▶ Work request: Go to the line below containing "Wage Premium" and print exactly from there through the line containing "Financial shocks have", both included. Print nothing else.

▶ Provided material:

* * * * *

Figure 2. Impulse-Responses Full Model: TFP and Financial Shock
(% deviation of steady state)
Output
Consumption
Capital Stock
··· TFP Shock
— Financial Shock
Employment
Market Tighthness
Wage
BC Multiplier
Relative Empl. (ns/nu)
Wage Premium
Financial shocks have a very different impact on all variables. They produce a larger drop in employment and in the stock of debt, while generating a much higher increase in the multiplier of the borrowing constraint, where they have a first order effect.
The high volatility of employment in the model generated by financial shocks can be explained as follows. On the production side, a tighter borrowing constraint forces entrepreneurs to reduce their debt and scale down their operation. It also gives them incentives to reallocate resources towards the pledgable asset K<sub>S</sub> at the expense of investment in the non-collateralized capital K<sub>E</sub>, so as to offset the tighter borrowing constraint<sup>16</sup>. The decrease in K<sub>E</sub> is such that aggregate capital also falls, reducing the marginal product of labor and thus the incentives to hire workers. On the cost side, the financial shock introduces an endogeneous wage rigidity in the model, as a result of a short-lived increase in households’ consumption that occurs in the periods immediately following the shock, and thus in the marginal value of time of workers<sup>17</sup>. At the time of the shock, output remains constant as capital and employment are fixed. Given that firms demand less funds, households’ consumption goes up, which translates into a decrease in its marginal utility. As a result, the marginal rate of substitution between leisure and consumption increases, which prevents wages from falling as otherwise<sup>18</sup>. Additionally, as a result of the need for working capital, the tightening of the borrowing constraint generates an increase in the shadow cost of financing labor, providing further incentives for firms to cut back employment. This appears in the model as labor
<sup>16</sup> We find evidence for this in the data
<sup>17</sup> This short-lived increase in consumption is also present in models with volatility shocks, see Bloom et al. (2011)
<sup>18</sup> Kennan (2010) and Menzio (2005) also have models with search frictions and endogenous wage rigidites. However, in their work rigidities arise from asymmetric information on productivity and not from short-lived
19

* * * * *

▶ Completed task:
Wage Premium
Financial shocks have a very different impact on all variables. They produce a larger drop in employment and in the stock of debt, while generating a much higher increase in the multiplier of the borrowing constraint, where they have a first order effect.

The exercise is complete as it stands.